→ **Try it**
Show only those lines of the entries where the string "講座ランキング" is found.

Records from a collection

= Beginning of Section =

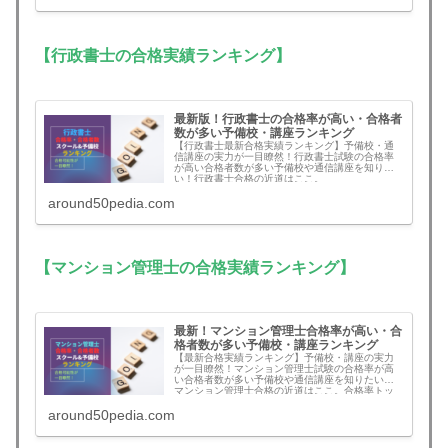
【行政書士の合格実績ランキング】
最新版！行政書士の合格率が高い・合格者
数が多い予備校・講座ランキング
【行政書士最新合格実績ランキング】予備校・通
信講座の実力が一目瞭然！行政書士試験の合格率
が高い合格者数が多い予備校や通信講座を知りた
い！行政書士合格の近道はここ。
around50pedia.com
【マンション管理士の合格実績ランキング】
最新！マンション管理士合格率が高い・合
格者数が多い予備校・講座ランキング
【最新合格実績ランキング】予備校・講座の実力
が一目瞭然！マンション管理士試験の合格率が高
い合格者数が多い予備校や通信講座を知りたい！
マンション管理士合格の近道はここ。合格率トッ
プはアガルート、合格者数トップもアガルート！
around50pedia.com
二冠達成。スタディングも合格者数が急増！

= End of Section =

→ **Answer below**
数が多い予備校・講座ランキング
格者数が多い予備校・講座ランキング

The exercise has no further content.